• **REQUIREMENTS**
(1) In the forum thread on Bach's influence on Chopin, quote everything from "Look at / listen" down to "on it: I-V-I.)".
(2) Translate this sentence from the thread on Bach's influence on Chopin into French: "In addition to Mozart, Chopin's other favorite was Bach."
(3) In one to three sentences, explain why the thread on Bach's influence on Chopin says the E minor prelude gets only three marks, I-V-I, in analysis.

• **SELECTED PASSAGE**
◇ ◇ ◇ ◇ ◇ ◇ ◇

# Bach's influence on Chopin



## Aurelian

In addition to Mozart, Chopin's other favorite was Bach. Except for using all the keys in the Preludes, I cannot see any obvious Bach influence in Chopin's music. What am I missing?


----------



## kv466

I'm right there with you! However, as a musician, I know for certain that there are at least a couple of 'favorites' who I play nothing like. Obviously we're not talking composition here, but even between musicians there are nuances and traits that just stick to one without even noticing. So Bach could very well have been Chopin's favorites regardless of the fact that he did nothing to try and emulate him.


----------



## Eschbeg

Chopin's voice leading, especially in his preludes, is surely a result of his study of Bach's counterpoint. The topic was discussed (rather contentiously) in this thread, though the discussion there was pretty doomed from the start owing to the nearly automatic equating of counterpoint with fugues and canons. But when counterpoint is understood in its historically traditional sense--i.e. dissonance treatment--then Chopin's handling of chromaticism by all the traditional methods usually associated with Baroque counterpoint becomes pretty evident.


----------



## JCarmel

Excellent post, Eschbeg...though it looks as if your Avatar is suffering a bit of Dissonance, himself? Something he ate...or sat-on??


----------



## PetrB

There is that general set of misunderstandings about counterpoint:
That it it _always_ be two or more _equal_ independent voices, i.e. all the elements are "in the front row" of your hearing.
That the movement of those voices must always be in contrary motion
... and more simply, that it must sound very much like the procedure Bach used, and then primarily in fugue.

Well, no. as long as it is not too oblique, and the "voicing" stands out as independent enough that it is not entirely "just configured harmony"....
Have a listen to the Fourth Ballade, a riot of counterpoint.

Look at / listen to that famous E minor prelude, which so often gets so wrongly analyzed (a somewhat infamous trap / red herring assignment in undergrad harmony courses. That one has only two functioning chords I; V, I -- all the_parallel chromatic lines are independent horizontals, "side-slipping" through and around that basic I - V - I structure._ This too, is counterpoint, masterly, and not at all sounding like Bach. (students are prone to label dozens of vertical harmonies and label them... sure, they spell chords, but no Functioning chords as per the piece or the key it is in -- that is the trap and lesson. "We do not slap a Roman numeral on a vertical harmony unless it is a functioning chord." LOL. Instead of literally dozens of of Roman numerals, this piece in analysis only gets two chords, three marks on it: I-V-I.)

◇ ◇ ◇ ◇ ◇ ◇ ◇

• **ENTRIES SHOWN**
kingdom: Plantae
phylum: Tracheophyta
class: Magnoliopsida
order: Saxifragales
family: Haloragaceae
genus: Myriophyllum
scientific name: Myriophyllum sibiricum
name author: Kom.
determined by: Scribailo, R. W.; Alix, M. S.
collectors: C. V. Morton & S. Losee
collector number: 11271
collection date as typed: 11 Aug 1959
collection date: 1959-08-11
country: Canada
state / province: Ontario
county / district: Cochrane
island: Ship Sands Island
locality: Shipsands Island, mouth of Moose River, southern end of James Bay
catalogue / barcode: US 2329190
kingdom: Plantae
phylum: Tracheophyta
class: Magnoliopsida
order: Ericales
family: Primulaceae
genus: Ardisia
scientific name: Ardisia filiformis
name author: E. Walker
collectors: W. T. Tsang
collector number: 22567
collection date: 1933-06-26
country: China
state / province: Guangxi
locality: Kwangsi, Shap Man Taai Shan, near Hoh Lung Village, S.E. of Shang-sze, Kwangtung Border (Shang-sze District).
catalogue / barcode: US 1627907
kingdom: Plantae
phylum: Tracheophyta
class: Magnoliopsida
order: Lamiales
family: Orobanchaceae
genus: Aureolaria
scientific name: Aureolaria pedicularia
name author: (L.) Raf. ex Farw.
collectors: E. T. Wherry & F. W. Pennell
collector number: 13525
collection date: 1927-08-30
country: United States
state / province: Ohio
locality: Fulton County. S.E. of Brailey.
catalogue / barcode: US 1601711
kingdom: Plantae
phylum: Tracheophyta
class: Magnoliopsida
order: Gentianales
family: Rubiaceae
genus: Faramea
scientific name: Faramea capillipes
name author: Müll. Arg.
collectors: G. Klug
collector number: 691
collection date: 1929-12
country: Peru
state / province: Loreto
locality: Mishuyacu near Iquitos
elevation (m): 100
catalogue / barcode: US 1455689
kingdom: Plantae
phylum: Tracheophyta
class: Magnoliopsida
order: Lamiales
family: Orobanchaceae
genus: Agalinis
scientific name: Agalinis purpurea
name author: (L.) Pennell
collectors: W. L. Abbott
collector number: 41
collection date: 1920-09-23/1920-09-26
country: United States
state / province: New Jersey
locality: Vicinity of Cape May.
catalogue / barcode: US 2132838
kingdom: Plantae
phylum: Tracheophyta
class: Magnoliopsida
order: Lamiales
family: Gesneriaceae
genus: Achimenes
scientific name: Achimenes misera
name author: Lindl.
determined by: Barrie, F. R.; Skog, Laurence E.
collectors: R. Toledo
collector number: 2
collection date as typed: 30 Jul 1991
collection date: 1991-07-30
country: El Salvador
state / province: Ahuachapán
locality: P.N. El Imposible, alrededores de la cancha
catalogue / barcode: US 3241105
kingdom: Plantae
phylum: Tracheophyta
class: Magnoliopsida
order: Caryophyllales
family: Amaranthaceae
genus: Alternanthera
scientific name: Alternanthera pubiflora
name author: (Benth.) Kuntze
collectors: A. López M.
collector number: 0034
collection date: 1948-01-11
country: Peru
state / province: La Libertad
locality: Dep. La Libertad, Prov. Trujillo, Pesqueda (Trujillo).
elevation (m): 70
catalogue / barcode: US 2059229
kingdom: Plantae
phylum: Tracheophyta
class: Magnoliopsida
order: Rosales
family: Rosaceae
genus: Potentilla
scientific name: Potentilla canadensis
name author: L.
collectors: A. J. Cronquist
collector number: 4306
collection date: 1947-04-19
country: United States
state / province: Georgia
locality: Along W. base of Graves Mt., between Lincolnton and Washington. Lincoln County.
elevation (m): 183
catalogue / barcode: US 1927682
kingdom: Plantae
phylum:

◇ ◇ ◇ ◇ ◇ ◇ ◇

• **COMPLETE ANSWERS**
(1)
Look at / listen to that famous E minor prelude, which so often gets so wrongly analyzed (a somewhat infamous trap / red herring assignment in undergrad harmony courses. That one has only two functioning chords I; V, I -- all the_parallel chromatic lines are independent horizontals, "side-slipping" through and around that basic I - V - I structure._ This too, is counterpoint, masterly, and not at all sounding like Bach. (students are prone to label dozens of vertical harmonies and label them... sure, they spell chords, but no Functioning chords as per the piece or the key it is in -- that is the trap and lesson. "We do not slap a Roman numeral on a vertical harmony unless it is a functioning chord." LOL. Instead of literally dozens of of Roman numerals, this piece in analysis only gets two chords, three marks on it: I-V-I.)

(2) Outre Mozart, l'autre compositeur préféré de Chopin était Bach.

(3) The prelude has only two functioning chords, I and V. Its parallel chromatic lines are independent horizontals that move through and around that I-V-I structure. These lines do spell chords, but a Roman numeral goes only on a functioning chord, so those other vertical harmonies get no label.